NLUT: Neural-based 3D Lookup Tables for Video Photorealistic Style Transfer

Yaosen Chen¹ Han Yang¹ Yuexin Yang¹ Yuegen Liu¹
Wei Wang^*,1,2 Xuming Wen^1,2 Chaoping Xie^1,2

¹ Media Intelligence Laboratory, ChengDu Sobey Digital Technology Co., Ltd ² Peng Cheng Laboratory
^*Indicates The Corresponding Author

Paper Code

Transferring photorealistic style with a style image for the video.Given a content video and a style image, our method is able to efficiently generate photorealistic stylized video.

Video photorealistic style transfer is desired to generate videos with a similar photorealistic style to the style image while maintaining temporal consistency. However, existing methods obtain stylized video sequences by performing frame-by-frame photorealistic style transfer, which is inefficient and does not ensure the temporal consistency of the stylized video. To address this issue, we use neural network-based 3D Lookup Tables (LUTs) for the photorealistic transfer of videos, achieving a balance between efficiency and effectiveness. We first train a neural network for generating photorealistic stylized 3D LUTs on a large-scale dataset; then, when performing photorealistic style transfer for a specific video, we select a keyframe and style image in the video as the data source and fine-turn the neural network; finally, we query the 3D LUTs generated by the fine-tuned neural network for the colors in the video, resulting in a super-fast photorealistic style transfer, even processing 8K video takes less than 2 millisecond per frame. The experimental results show that our method not only realizes the photorealistic style transfer of arbitrary style images but also outperforms the existing methods in terms of visual quality and consistency. Project page:https://semchan.github.io/NLUT_Project.

In our network structure, we first extract the features of a pair of down-sampled style image and content image by the pre-trained VGG model. Then, further feature extraction and fusion of content features and style features of different scales are performed respectively. Finally, a classifier is used to predict the weight of the linear combination of basic LUTs. The parameters of the basic LUTs are learned simultaneously with the network. During the stylization process, only the content image is needed as input, and the reconstructed 3D LUT is used for colour query and interpolation to output the stylized image.

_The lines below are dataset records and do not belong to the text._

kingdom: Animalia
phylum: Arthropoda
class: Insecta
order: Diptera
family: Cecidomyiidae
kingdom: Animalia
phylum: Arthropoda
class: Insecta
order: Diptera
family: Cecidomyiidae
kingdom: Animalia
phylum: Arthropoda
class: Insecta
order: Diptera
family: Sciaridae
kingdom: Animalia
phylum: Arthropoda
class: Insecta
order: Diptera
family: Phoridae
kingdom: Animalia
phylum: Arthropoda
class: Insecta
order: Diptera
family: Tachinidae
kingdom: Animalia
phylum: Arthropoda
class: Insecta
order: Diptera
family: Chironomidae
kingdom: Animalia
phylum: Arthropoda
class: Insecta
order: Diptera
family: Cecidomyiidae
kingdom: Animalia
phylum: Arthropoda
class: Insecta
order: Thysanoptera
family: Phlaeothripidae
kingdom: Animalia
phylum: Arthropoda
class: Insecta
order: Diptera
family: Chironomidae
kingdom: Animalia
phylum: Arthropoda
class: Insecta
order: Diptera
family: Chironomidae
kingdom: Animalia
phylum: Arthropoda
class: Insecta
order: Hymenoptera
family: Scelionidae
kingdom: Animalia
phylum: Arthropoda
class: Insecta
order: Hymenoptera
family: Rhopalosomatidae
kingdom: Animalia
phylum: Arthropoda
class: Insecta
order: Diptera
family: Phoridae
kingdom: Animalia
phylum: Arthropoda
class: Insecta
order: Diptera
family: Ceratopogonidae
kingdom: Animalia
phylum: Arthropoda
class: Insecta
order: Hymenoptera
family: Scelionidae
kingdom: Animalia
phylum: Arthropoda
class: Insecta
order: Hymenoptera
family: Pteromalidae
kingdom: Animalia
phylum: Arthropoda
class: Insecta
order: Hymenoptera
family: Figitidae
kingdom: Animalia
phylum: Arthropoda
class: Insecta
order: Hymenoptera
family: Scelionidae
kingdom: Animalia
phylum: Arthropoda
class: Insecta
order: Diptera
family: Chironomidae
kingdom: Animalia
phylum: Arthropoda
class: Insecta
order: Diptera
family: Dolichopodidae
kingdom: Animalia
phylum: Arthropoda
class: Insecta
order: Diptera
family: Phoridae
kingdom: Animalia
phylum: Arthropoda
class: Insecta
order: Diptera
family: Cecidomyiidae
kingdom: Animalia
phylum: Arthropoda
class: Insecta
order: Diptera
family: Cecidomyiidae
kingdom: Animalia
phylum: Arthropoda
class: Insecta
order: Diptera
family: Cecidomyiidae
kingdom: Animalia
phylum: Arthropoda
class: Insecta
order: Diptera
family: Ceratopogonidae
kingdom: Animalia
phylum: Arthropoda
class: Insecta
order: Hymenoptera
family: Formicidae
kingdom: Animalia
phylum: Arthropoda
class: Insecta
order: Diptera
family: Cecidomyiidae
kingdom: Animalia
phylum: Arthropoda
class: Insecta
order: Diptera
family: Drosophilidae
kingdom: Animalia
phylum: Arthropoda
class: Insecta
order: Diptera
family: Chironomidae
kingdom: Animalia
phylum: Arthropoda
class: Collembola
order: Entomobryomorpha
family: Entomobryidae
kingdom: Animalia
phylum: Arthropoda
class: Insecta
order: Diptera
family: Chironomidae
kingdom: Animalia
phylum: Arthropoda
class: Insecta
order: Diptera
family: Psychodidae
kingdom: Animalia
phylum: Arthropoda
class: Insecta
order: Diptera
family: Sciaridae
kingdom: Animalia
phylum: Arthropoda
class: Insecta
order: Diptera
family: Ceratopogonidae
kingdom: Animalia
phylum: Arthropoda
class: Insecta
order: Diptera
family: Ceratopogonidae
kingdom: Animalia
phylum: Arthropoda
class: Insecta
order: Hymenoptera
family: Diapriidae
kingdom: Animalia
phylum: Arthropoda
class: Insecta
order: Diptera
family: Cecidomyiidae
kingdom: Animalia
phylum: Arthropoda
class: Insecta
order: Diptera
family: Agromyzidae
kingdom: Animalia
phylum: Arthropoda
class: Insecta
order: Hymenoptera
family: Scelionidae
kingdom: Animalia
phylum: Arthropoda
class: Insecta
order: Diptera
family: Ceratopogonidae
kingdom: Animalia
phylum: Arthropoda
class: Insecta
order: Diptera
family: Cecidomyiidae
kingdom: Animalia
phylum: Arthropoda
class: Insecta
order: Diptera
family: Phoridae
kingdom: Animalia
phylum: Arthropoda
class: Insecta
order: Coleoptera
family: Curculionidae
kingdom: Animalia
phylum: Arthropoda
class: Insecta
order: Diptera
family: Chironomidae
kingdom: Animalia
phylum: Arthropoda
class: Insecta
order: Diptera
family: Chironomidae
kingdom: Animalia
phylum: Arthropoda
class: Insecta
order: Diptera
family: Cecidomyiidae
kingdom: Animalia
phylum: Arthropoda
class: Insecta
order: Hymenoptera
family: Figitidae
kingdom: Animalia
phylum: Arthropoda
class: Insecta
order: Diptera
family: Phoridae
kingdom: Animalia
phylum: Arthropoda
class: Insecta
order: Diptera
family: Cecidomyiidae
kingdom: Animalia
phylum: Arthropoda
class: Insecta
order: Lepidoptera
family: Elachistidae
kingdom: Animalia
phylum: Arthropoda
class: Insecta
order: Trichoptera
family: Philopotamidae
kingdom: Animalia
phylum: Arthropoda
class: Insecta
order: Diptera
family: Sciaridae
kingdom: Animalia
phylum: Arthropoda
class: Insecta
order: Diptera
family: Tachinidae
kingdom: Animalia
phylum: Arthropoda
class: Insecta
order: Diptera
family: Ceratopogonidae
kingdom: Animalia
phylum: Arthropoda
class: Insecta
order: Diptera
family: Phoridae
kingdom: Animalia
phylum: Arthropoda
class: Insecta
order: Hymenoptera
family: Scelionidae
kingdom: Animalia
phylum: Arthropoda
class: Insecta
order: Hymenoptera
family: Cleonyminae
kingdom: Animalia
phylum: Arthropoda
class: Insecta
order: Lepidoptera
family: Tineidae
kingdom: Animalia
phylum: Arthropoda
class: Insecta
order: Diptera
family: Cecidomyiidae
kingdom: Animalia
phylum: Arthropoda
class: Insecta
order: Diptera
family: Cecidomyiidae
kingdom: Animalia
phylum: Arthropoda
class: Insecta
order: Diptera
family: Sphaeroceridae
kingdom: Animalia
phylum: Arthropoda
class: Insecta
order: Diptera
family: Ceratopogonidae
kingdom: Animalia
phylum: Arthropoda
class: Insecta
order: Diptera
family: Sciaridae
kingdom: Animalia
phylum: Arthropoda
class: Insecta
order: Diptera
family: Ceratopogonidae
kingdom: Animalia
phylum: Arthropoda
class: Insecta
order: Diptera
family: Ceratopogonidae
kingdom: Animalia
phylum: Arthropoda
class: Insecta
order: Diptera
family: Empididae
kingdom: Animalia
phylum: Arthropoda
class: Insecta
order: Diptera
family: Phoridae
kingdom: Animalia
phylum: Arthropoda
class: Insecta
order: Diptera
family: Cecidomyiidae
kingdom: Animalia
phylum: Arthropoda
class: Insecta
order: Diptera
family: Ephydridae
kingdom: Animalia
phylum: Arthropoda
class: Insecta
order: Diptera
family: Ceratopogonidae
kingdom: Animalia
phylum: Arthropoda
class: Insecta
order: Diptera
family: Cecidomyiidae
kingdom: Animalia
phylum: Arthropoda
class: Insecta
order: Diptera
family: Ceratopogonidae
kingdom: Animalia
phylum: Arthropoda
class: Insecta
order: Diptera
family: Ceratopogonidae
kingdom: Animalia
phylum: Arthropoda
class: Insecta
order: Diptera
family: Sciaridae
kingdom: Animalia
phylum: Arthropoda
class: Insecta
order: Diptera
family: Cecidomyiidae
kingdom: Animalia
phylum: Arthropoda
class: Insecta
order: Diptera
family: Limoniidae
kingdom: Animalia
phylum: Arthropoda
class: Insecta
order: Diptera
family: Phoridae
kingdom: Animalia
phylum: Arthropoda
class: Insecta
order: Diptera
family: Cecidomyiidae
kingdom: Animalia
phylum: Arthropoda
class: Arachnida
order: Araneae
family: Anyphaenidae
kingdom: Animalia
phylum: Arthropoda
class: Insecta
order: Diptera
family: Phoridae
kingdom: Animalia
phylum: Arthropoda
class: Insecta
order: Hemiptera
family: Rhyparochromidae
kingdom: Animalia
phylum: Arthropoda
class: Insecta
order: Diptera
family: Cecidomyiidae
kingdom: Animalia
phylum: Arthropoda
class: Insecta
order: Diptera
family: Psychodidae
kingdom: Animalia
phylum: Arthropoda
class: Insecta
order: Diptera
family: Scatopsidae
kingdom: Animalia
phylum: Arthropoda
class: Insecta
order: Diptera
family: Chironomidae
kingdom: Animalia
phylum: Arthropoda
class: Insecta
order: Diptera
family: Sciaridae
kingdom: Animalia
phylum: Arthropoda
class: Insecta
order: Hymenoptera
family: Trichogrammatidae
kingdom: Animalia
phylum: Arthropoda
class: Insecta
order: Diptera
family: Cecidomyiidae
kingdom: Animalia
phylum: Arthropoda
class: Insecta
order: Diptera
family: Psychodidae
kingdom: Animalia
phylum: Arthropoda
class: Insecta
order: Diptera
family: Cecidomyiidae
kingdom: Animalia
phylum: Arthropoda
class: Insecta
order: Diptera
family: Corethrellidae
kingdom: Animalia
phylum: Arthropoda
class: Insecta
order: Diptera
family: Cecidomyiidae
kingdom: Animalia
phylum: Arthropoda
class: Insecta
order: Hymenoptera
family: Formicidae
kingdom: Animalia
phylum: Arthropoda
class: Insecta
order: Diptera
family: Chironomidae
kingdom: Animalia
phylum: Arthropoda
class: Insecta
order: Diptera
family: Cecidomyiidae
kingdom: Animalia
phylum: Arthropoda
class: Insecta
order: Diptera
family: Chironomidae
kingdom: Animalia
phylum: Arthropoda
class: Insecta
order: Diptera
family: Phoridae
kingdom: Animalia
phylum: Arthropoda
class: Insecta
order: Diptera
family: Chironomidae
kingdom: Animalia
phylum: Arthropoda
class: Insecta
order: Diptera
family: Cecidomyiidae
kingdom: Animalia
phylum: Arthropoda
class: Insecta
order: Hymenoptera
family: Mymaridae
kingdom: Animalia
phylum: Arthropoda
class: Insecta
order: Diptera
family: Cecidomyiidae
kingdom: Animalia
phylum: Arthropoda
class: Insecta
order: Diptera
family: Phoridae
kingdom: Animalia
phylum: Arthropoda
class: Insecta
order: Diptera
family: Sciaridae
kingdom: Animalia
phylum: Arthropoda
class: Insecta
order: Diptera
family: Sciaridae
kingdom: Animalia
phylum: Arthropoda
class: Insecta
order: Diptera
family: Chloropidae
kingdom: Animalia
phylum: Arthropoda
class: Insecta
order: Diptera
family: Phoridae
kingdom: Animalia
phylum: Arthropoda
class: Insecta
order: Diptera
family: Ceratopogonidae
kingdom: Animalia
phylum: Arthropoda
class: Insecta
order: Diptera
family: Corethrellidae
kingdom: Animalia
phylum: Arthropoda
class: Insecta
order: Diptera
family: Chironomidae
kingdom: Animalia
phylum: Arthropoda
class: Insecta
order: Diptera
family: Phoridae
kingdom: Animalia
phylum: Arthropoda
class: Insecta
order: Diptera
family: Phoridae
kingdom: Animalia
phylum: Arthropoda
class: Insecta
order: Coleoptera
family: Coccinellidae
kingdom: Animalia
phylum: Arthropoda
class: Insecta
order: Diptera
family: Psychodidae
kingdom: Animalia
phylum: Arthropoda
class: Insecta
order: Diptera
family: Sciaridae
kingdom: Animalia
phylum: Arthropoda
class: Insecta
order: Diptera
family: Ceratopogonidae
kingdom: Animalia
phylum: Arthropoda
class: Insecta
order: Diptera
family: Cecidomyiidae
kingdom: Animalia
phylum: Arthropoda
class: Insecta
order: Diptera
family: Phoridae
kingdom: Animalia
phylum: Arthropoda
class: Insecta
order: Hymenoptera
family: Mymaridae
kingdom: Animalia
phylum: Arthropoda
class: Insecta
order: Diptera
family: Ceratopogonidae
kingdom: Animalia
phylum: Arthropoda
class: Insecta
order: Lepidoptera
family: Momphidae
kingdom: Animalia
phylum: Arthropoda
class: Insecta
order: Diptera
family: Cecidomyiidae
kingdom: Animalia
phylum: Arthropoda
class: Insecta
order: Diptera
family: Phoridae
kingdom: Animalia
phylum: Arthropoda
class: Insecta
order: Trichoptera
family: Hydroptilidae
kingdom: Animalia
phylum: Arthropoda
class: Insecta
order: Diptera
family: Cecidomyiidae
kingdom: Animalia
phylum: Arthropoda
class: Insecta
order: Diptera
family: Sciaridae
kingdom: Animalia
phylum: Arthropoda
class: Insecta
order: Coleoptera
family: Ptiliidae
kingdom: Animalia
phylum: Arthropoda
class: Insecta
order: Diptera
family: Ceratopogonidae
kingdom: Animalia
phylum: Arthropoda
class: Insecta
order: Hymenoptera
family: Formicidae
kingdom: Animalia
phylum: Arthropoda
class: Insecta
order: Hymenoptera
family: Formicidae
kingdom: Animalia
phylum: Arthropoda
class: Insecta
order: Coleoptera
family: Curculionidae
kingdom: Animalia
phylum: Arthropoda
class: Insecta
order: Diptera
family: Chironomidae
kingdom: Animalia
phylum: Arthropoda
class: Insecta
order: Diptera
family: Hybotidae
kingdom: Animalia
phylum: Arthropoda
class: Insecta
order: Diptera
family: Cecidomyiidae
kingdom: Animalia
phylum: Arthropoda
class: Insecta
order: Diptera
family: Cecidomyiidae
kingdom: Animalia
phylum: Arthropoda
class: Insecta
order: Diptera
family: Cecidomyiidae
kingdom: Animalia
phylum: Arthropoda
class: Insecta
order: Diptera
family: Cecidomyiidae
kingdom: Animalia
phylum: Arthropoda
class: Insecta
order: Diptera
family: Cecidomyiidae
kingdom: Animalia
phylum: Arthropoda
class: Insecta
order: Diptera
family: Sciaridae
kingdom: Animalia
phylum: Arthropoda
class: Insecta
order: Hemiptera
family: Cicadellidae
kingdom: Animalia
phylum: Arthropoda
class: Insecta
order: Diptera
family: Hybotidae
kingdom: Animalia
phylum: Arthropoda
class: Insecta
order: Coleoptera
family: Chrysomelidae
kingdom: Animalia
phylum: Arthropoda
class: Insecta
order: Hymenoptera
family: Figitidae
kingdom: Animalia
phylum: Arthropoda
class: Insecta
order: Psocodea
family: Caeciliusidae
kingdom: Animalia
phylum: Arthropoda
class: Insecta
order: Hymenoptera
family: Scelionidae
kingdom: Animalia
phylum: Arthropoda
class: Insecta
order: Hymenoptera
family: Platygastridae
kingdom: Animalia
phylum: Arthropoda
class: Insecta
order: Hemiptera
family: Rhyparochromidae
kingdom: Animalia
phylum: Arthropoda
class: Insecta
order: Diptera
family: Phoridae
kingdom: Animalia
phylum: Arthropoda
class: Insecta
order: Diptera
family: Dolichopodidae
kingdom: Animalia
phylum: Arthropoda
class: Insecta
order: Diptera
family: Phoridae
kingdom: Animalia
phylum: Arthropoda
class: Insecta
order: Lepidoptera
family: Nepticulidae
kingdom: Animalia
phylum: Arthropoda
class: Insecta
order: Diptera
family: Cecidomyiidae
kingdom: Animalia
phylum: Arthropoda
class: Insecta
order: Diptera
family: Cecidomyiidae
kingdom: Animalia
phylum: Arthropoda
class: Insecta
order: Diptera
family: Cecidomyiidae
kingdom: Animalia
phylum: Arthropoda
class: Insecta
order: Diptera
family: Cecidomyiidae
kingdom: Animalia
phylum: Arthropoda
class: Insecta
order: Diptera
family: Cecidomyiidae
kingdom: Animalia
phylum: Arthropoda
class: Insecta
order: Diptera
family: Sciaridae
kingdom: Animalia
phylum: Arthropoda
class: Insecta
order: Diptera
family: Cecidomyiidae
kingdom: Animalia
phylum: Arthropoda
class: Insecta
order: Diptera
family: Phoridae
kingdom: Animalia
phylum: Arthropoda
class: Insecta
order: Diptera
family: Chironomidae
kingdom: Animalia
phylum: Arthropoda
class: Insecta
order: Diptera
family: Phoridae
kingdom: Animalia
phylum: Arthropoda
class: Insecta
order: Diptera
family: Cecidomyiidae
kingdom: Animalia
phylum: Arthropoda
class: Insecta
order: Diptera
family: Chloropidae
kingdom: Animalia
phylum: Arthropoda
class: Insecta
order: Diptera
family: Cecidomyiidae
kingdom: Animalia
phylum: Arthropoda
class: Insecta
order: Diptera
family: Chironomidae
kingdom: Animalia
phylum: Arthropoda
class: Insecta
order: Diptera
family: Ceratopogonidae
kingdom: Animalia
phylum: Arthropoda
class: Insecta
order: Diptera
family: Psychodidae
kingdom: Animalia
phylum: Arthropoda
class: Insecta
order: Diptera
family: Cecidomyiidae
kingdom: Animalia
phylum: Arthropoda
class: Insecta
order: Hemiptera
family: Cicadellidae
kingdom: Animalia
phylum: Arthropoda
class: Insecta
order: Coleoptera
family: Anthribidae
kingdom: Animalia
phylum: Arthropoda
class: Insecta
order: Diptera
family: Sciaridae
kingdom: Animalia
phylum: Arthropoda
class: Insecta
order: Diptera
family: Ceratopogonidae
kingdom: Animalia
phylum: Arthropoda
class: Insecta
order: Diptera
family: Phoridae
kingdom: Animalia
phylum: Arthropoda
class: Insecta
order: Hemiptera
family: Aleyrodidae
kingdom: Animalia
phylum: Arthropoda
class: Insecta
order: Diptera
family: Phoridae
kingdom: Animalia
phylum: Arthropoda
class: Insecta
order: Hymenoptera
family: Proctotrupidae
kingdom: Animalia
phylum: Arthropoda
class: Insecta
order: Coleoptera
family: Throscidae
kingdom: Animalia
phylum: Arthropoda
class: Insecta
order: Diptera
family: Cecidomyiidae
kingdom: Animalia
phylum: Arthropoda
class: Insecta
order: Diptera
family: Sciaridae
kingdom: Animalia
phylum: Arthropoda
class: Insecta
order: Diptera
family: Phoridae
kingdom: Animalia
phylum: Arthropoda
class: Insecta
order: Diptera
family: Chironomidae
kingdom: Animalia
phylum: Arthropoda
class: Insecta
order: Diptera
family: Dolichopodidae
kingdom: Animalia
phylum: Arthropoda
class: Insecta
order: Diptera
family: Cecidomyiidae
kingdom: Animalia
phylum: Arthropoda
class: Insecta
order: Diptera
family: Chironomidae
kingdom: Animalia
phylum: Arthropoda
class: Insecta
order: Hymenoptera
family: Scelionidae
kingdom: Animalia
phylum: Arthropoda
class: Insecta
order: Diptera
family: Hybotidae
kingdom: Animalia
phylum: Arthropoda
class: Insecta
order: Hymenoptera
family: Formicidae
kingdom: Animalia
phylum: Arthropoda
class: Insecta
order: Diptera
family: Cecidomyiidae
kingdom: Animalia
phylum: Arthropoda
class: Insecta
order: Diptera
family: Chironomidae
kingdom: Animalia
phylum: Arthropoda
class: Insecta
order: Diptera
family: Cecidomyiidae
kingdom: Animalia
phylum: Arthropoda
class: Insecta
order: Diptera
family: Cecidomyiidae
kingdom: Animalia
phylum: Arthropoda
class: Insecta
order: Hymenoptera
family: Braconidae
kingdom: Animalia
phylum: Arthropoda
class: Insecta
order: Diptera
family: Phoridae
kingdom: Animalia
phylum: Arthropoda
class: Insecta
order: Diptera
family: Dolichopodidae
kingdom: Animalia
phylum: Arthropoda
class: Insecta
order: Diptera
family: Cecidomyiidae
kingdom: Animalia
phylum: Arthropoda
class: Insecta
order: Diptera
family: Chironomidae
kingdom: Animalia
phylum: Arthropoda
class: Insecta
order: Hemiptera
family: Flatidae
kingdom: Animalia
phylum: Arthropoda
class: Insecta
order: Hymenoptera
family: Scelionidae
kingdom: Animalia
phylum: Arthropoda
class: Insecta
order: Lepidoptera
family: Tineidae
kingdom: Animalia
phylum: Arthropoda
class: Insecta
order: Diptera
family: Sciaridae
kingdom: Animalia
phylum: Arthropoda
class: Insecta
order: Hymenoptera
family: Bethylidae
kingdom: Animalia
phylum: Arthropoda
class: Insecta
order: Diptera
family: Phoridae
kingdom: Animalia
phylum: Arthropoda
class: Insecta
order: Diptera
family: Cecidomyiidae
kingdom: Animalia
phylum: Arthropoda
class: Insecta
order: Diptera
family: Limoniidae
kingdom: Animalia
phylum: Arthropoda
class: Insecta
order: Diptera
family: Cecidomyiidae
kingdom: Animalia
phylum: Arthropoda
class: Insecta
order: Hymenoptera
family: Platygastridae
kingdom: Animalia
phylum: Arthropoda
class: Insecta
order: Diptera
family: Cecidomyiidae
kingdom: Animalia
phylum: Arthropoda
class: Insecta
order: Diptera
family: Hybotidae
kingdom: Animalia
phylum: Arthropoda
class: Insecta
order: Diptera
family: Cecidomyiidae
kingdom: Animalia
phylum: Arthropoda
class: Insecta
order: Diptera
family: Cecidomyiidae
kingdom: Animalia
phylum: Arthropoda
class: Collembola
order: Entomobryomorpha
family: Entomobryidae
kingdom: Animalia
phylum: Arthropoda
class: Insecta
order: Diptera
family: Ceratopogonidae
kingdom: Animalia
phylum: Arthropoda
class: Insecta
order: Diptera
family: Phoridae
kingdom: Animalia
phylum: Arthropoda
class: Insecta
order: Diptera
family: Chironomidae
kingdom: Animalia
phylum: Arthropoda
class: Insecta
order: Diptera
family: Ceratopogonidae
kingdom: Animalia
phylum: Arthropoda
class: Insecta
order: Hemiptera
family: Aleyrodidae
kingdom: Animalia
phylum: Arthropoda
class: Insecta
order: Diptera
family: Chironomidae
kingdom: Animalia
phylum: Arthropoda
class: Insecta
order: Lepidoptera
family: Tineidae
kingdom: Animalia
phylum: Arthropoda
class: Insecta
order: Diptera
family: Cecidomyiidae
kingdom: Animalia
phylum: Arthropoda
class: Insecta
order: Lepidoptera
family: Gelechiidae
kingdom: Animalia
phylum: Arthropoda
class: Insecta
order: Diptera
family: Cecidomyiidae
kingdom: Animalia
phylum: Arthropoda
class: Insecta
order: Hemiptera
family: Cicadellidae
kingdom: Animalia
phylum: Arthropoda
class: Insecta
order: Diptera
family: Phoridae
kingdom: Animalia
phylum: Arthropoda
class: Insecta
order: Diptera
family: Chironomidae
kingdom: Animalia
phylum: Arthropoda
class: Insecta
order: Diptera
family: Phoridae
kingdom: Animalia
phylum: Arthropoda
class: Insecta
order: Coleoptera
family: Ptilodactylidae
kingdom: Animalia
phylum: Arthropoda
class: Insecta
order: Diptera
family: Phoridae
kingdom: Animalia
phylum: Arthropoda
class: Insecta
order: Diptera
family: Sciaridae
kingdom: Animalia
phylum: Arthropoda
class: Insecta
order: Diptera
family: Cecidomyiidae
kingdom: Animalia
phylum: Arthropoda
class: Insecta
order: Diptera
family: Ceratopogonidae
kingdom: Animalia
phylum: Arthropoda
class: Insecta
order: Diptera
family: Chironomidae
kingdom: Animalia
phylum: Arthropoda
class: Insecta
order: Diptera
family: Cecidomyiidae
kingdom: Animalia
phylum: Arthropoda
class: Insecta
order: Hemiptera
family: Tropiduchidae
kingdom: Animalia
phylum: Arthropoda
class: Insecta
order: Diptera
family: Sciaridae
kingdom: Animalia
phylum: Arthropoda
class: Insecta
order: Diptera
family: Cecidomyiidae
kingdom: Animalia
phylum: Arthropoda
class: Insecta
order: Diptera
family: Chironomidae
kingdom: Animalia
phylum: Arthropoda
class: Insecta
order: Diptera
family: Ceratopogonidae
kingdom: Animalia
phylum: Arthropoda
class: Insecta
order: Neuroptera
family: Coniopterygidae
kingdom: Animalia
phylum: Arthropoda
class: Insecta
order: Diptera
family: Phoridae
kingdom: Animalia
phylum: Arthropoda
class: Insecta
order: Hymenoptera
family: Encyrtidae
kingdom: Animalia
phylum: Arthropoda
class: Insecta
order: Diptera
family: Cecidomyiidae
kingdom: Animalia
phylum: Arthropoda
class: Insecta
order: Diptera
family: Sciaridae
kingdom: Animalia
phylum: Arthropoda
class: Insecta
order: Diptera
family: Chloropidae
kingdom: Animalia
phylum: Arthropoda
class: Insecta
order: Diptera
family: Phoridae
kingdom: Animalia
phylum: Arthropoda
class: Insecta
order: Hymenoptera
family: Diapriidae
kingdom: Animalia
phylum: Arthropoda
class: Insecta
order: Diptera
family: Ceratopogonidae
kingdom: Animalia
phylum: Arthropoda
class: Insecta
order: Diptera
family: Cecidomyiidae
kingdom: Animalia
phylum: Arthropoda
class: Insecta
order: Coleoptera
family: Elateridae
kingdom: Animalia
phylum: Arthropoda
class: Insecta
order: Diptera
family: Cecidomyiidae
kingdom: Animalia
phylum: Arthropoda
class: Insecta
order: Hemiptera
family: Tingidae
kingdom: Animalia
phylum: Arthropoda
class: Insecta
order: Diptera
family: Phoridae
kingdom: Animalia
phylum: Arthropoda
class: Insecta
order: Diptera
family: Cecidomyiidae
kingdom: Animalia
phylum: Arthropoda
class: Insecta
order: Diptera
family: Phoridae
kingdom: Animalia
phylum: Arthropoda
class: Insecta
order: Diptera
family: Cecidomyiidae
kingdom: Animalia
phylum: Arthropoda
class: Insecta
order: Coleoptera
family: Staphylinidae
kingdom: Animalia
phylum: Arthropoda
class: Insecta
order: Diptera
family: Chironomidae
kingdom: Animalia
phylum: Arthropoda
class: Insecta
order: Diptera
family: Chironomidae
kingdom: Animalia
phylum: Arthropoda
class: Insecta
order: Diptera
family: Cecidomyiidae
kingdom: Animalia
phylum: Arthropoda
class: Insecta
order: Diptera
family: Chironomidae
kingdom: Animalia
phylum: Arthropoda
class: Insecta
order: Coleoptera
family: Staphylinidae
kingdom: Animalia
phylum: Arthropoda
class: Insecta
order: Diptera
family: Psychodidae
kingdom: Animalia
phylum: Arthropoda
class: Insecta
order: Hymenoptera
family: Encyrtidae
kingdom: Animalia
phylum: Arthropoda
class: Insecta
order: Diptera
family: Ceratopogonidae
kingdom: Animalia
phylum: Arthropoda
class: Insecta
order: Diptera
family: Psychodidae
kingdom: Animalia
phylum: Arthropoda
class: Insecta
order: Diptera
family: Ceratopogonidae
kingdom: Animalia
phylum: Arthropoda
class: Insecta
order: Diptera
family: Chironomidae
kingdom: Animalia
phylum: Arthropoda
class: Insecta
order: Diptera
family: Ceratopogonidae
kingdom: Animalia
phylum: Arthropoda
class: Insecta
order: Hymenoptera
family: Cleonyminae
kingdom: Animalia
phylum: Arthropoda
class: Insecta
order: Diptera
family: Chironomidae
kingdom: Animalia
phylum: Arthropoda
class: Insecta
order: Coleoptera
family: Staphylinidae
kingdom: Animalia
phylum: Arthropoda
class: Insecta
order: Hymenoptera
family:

Overview of neuarl-based 3D lookup tables for video photorealistic style transfer. (a). First, we randomly sample the style image and content image on a large-scale image dataset to train a neural LUT Network and the initial 3D LUT; (b). Then we use the trained Neural LUT Network and 3D LUT to conduct tuning training on the content image from the specified video and the specified style image to generate an optimal style 3D LUT; (c). Finally, we use the generated style 3D LUT to interpolate and look up the colors in the content video to get the stylized video.